1. Corporate reorganizations and business purpose
2. Codification of economic substance
3. Basic internal restructuring transactions
4. Use of SMLLC Conversions
5. Select internal separation strategies
6. Common issues in implementing supply chain management and other structures
7. “Check the box” effective date issues
8. Modest periods of retroactivity.
9. The test for “legitimate state interest” means anything that will support the states’ supply of money will provide basis for their findings.
As the Ernst & Young presenters are working directly with corporations on constant analysis and restructuring projects, they were able to lend a bit of practical experience and findings to the deeper content discussed. Some of the key areas they see as overall rationale for undertaking these projects (as they can be cumbersome), are:
• Simplification of organizational structure
• Realignment of legal structure to be consistent with operational structure
o Pre-disposition planning
o Post-acquisition planning
• Implementation of supply chain management structures either domestically or globally
• Foreign legal or tax reasons
• State and local tax reasons (mixing income and loss in state separate return jurisdictions)

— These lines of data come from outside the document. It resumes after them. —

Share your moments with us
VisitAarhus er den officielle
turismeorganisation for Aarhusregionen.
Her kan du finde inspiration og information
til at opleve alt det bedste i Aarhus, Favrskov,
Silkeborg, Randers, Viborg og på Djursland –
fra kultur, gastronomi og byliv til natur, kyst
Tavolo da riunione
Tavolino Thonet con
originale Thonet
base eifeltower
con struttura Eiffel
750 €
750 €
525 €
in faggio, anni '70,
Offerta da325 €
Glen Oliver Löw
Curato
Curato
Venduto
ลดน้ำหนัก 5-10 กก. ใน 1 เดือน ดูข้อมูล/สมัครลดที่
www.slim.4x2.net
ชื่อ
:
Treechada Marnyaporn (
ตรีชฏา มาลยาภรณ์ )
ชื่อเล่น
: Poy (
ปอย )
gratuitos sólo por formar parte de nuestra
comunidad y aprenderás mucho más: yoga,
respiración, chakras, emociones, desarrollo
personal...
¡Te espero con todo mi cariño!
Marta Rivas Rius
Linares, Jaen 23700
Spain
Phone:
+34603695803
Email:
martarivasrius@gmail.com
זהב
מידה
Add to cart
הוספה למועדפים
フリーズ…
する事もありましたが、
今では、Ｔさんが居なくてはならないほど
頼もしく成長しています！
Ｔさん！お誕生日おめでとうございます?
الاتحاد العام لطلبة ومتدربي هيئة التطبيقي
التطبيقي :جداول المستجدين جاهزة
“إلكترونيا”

• Reduction of accounting or tax compliance burdens – which was a very common one and one in which the presenters dealt with quite a bit where they saw taking away one box on the org chart saving over $40K per year in just simple burdens alone
My learned colleagues did an excellent job of outlining the various basic internal structural transactions and outlining the issues/considerations. I have worked with clients in the past to provide data to support the analysis that goes into these types of structural planning opportunities, and am constantly amazed at all the elements that are factored into the analysis. Just one word to the wise, make sure that a multi-faceted team (including all tax types) are represented early on in the analysis, in order to provide the most value to this analysis and make sure that your “simplified” structure does in fact provide the realized benefits originally intended.